[Source records]
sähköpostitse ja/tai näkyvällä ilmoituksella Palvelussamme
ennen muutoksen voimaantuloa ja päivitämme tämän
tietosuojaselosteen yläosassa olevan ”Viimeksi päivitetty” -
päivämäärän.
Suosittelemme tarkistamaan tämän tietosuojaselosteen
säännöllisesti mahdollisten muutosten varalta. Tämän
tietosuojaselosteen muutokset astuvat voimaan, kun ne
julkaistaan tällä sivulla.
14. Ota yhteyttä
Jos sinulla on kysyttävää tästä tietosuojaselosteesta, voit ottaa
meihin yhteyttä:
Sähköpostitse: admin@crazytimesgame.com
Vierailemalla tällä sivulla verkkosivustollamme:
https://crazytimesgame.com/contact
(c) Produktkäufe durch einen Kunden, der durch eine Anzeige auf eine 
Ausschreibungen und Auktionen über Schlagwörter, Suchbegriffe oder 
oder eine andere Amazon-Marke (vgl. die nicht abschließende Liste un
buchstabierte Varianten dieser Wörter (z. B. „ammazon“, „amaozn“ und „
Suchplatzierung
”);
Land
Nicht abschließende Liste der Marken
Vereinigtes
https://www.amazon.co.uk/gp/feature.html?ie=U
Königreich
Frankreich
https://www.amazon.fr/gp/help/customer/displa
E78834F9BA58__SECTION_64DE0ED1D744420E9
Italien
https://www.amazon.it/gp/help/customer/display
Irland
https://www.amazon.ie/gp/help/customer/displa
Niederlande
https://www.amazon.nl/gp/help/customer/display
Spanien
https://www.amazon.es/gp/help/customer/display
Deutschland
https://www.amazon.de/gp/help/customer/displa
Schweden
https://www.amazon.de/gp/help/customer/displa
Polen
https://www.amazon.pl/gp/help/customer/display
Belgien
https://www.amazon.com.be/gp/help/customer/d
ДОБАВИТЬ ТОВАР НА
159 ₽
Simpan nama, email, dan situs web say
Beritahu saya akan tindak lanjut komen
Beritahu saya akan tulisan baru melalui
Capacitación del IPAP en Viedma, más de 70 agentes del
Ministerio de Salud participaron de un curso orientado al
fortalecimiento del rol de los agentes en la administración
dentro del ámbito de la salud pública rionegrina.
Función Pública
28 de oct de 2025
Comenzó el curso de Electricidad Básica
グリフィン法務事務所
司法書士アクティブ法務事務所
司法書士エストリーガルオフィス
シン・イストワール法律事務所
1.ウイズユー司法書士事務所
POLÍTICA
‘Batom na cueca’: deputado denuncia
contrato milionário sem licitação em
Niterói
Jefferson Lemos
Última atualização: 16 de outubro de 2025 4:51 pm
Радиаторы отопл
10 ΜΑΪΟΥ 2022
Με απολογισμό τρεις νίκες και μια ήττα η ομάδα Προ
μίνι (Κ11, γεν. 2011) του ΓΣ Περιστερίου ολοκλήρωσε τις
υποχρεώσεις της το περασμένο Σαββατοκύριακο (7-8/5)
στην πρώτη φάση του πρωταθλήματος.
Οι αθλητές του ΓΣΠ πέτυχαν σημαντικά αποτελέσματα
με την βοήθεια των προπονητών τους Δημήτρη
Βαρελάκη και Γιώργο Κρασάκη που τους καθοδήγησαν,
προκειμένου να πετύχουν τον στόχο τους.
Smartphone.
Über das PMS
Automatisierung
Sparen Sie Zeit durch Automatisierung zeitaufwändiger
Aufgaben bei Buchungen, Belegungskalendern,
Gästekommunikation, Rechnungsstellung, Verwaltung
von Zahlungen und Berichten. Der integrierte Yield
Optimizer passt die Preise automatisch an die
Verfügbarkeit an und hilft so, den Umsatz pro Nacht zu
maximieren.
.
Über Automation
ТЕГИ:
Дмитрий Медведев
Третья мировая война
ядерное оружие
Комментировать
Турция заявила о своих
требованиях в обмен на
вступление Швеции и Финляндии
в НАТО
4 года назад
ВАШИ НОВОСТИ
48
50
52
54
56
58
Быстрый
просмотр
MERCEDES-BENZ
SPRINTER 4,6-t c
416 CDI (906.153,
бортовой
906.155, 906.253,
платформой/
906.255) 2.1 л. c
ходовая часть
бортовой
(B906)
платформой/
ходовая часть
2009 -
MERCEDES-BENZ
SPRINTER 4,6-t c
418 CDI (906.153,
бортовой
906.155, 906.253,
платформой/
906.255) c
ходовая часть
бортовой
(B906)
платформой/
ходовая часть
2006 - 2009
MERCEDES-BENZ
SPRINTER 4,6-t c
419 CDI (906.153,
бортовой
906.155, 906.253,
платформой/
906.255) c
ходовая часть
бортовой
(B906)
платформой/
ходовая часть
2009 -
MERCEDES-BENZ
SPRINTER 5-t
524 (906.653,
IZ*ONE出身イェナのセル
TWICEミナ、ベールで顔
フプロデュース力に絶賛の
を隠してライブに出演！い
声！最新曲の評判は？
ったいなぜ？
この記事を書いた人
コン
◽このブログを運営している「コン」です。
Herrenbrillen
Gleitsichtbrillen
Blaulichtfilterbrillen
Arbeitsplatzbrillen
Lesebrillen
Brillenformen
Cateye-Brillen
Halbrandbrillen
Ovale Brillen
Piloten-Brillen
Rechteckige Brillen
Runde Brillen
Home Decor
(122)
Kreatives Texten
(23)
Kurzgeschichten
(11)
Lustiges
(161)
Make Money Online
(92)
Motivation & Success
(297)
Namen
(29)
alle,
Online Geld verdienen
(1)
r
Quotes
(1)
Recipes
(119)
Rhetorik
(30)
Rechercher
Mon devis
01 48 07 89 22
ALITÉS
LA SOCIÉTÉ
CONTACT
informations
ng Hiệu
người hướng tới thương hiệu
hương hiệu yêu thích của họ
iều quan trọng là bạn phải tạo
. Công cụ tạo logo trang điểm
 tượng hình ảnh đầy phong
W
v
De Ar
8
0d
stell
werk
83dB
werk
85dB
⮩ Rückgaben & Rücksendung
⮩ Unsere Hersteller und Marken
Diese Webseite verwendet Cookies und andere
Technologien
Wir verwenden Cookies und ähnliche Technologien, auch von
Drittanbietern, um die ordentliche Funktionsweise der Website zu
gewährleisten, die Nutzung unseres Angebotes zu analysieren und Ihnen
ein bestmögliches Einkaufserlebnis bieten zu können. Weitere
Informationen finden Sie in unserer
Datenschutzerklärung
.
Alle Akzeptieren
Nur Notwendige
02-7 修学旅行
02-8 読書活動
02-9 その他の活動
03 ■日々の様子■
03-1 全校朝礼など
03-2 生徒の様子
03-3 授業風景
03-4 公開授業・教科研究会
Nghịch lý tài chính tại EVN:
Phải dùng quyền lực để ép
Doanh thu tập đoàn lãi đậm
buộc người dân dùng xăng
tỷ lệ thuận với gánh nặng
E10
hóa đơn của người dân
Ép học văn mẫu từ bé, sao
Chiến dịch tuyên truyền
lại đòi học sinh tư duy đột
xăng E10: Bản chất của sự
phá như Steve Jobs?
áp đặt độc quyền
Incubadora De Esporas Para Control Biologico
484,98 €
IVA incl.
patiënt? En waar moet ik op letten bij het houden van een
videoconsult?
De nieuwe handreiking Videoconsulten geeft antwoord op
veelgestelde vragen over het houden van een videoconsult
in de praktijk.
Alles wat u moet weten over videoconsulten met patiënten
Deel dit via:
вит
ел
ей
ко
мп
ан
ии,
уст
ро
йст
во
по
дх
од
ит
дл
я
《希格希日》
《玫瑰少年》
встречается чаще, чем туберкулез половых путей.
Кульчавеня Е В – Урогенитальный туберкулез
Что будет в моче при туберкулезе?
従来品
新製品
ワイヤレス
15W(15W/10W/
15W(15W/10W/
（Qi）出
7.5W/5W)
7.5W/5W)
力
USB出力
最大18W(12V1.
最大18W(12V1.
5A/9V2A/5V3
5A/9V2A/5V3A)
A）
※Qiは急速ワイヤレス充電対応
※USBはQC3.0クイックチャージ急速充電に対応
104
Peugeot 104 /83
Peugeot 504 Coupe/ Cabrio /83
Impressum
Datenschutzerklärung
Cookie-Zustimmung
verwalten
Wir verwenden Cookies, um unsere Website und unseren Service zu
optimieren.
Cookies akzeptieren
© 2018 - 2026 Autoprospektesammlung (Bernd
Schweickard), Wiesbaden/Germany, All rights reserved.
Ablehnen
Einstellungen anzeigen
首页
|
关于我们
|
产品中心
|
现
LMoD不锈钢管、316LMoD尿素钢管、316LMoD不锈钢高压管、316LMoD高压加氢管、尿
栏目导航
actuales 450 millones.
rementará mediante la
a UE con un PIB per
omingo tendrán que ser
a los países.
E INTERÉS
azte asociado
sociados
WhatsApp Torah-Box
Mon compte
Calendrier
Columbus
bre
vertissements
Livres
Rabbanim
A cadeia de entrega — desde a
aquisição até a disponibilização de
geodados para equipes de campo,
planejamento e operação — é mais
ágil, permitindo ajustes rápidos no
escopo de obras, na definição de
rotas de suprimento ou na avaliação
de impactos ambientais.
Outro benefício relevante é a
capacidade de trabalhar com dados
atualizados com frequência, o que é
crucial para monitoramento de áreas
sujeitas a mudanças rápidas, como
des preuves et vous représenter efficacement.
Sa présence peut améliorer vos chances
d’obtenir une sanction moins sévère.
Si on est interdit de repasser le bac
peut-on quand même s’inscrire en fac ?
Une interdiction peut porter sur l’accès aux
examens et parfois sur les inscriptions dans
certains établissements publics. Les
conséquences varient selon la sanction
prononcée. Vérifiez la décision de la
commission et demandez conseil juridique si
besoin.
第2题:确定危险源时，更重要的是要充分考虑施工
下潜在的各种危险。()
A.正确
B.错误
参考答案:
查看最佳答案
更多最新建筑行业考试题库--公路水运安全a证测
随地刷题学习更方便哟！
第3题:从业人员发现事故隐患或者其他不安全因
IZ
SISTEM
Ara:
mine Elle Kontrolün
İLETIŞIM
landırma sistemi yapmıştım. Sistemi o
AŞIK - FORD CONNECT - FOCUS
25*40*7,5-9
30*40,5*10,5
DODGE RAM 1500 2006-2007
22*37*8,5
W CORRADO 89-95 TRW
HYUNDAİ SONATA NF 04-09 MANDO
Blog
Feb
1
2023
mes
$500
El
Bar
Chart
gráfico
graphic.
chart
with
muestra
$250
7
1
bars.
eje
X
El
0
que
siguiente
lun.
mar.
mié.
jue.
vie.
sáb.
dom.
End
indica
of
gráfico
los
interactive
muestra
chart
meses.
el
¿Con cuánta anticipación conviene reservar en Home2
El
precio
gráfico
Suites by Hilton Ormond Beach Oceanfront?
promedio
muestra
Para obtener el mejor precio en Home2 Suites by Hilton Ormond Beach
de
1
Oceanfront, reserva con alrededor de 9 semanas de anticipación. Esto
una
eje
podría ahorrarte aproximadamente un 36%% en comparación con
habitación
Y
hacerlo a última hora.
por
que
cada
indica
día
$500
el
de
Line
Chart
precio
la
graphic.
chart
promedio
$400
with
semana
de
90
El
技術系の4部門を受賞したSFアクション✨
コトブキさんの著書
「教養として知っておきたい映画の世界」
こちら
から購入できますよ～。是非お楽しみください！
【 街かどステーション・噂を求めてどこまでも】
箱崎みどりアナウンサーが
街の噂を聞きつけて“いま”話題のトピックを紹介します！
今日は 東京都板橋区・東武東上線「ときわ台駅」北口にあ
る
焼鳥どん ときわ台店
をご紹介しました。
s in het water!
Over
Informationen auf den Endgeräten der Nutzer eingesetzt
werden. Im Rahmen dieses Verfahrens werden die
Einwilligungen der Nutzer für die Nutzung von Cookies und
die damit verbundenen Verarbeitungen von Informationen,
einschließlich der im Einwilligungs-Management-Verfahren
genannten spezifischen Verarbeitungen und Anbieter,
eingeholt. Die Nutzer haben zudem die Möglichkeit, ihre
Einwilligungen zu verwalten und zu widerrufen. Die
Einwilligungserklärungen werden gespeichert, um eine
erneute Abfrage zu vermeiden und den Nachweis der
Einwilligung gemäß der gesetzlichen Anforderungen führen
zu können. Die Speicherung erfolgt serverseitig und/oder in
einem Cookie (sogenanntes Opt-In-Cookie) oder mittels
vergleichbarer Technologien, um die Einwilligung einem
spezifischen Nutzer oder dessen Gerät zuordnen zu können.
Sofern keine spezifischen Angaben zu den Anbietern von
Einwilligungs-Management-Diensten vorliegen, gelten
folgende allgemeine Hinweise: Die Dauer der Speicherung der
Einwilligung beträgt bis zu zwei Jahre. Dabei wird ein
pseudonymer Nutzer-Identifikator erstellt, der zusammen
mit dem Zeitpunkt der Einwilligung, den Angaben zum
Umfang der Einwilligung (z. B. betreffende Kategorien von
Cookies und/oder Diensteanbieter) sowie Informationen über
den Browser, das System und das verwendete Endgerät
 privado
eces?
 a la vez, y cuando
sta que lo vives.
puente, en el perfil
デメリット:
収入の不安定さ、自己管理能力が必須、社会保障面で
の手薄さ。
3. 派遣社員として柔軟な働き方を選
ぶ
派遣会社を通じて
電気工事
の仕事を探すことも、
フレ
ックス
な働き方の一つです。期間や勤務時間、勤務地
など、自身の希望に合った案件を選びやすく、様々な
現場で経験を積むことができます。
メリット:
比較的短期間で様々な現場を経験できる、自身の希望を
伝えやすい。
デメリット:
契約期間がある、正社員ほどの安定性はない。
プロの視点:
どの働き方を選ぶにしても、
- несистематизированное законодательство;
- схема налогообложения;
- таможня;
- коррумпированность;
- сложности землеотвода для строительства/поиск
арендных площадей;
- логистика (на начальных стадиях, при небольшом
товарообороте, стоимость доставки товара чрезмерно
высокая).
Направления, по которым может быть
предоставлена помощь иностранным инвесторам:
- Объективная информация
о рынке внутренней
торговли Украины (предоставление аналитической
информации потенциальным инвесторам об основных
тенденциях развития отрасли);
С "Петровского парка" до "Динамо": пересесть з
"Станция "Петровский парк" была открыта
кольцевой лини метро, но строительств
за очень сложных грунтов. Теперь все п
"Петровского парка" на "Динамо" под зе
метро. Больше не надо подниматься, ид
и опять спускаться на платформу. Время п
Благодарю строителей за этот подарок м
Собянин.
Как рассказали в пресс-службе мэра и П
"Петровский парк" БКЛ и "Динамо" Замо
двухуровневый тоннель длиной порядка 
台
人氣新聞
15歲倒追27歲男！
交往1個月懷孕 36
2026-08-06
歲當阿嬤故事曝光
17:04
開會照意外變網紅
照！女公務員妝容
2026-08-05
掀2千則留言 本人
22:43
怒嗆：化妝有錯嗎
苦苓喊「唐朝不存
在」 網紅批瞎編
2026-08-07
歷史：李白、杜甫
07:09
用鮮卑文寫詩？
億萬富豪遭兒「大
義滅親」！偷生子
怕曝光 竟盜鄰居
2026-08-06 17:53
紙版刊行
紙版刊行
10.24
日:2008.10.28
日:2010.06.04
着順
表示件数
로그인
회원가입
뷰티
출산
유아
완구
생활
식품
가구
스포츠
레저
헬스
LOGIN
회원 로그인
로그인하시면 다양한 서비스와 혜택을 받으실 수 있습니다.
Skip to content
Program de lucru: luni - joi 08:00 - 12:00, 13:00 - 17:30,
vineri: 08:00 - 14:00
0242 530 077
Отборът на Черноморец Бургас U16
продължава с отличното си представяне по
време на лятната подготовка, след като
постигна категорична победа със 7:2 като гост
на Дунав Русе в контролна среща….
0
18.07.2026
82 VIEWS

TASK ITEM:
Rewrite the listing from its first line through the line containing "fortalecimiento del rol", changing "Frankreich" to "France" and leaving everything else in those lines as it is. Include only those lines.

RESPONSE AREA:
sähköpostitse ja/tai näkyvällä ilmoituksella Palvelussamme
ennen muutoksen voimaantuloa ja päivitämme tämän
tietosuojaselosteen yläosassa olevan ”Viimeksi päivitetty” -
päivämäärän.
Suosittelemme tarkistamaan tämän tietosuojaselosteen
säännöllisesti mahdollisten muutosten varalta. Tämän
tietosuojaselosteen muutokset astuvat voimaan, kun ne
julkaistaan tällä sivulla.
14. Ota yhteyttä
Jos sinulla on kysyttävää tästä tietosuojaselosteesta, voit ottaa
meihin yhteyttä:
Sähköpostitse: admin@crazytimesgame.com
Vierailemalla tällä sivulla verkkosivustollamme:
https://crazytimesgame.com/contact
(c) Produktkäufe durch einen Kunden, der durch eine Anzeige auf eine 
Ausschreibungen und Auktionen über Schlagwörter, Suchbegriffe oder 
oder eine andere Amazon-Marke (vgl. die nicht abschließende Liste un
buchstabierte Varianten dieser Wörter (z. B. „ammazon“, „amaozn“ und „
Suchplatzierung
”);
Land
Nicht abschließende Liste der Marken
Vereinigtes
https://www.amazon.co.uk/gp/feature.html?ie=U
Königreich
France
https://www.amazon.fr/gp/help/customer/displa
E78834F9BA58__SECTION_64DE0ED1D744420E9
Italien
https://www.amazon.it/gp/help/customer/display
Irland
https://www.amazon.ie/gp/help/customer/displa
Niederlande
https://www.amazon.nl/gp/help/customer/display
Spanien
https://www.amazon.es/gp/help/customer/display
Deutschland
https://www.amazon.de/gp/help/customer/displa
Schweden
https://www.amazon.de/gp/help/customer/displa
Polen
https://www.amazon.pl/gp/help/customer/display
Belgien
https://www.amazon.com.be/gp/help/customer/d
ДОБАВИТЬ ТОВАР НА
159 ₽
Simpan nama, email, dan situs web say
Beritahu saya akan tindak lanjut komen
Beritahu saya akan tulisan baru melalui
Capacitación del IPAP en Viedma, más de 70 agentes del
Ministerio de Salud participaron de un curso orientado al
fortalecimiento del rol de los agentes en la administración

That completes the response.